* _Try it_: How many lines in these records hold the string "policy"? Reply with the number alone.

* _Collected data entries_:
──────

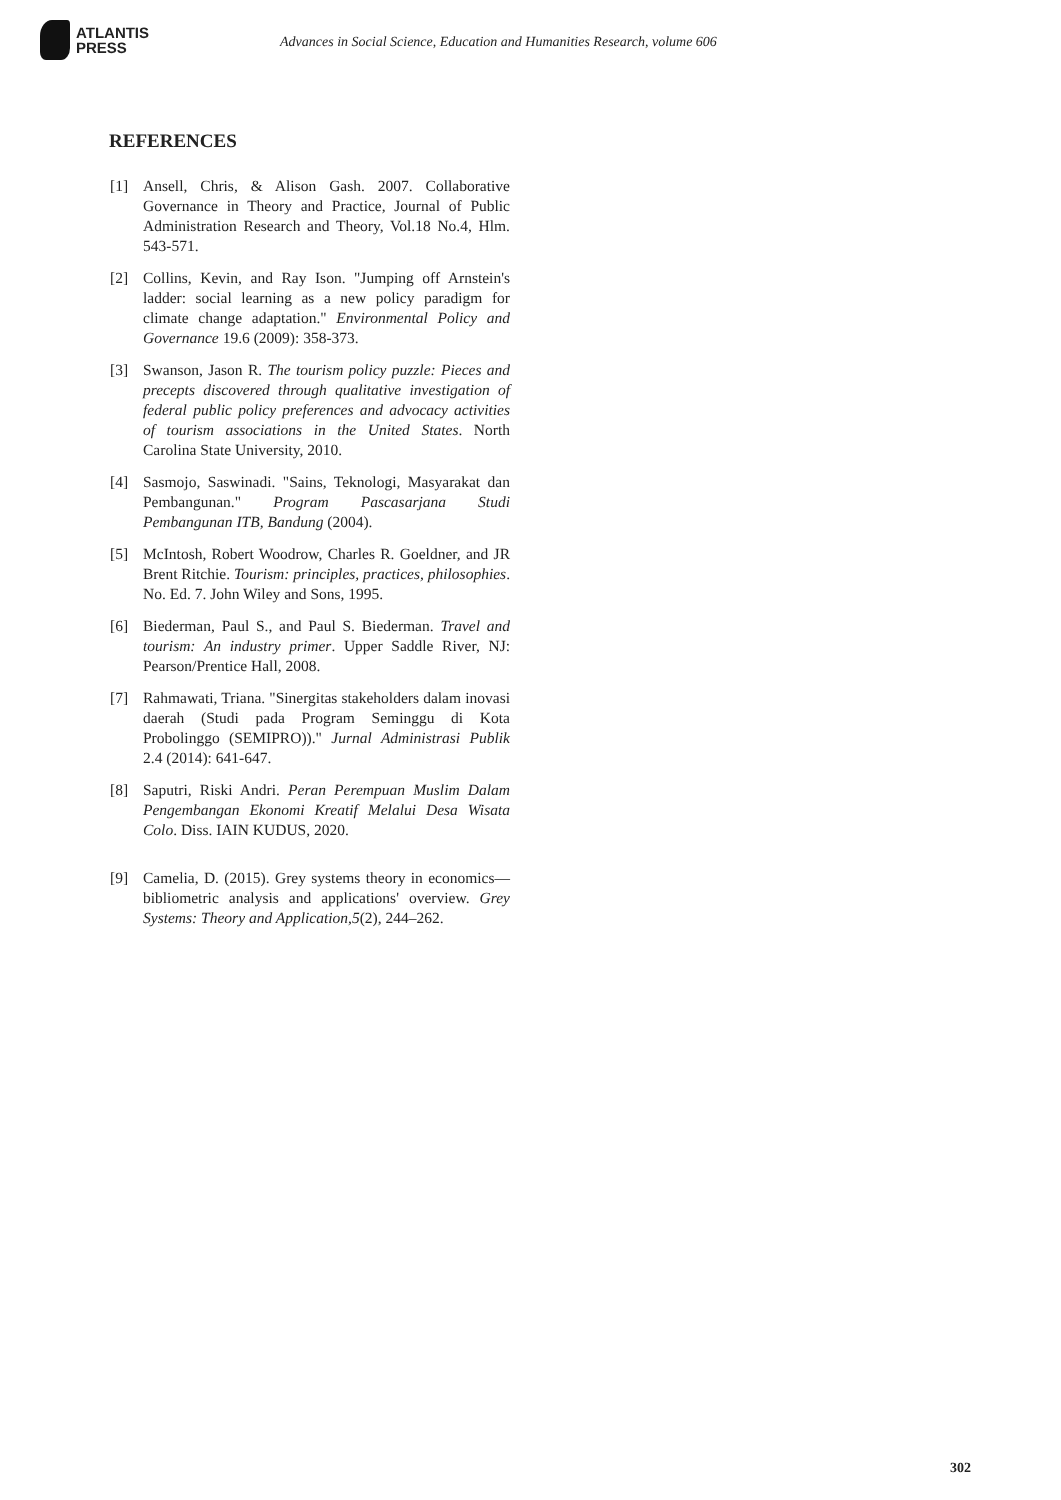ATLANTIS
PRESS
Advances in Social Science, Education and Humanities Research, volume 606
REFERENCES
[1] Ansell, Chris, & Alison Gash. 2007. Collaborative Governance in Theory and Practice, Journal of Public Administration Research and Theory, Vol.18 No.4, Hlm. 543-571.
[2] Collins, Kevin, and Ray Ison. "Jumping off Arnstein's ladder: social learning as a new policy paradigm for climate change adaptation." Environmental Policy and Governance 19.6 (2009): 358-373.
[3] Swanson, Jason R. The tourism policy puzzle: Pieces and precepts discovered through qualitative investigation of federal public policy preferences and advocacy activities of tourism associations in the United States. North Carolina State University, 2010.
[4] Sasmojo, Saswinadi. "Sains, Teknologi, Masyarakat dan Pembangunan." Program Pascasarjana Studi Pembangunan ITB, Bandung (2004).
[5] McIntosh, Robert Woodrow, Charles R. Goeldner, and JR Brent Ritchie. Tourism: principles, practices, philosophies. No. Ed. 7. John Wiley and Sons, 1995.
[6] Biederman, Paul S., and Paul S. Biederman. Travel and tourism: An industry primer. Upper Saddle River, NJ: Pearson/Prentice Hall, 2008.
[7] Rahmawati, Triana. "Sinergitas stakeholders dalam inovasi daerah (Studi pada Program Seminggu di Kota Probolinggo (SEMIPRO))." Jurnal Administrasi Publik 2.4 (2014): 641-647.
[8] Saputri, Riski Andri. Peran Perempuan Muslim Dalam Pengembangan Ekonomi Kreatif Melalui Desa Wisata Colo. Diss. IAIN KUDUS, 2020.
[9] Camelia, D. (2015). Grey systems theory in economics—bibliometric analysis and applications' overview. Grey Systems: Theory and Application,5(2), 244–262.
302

──────

* _Response area_: 2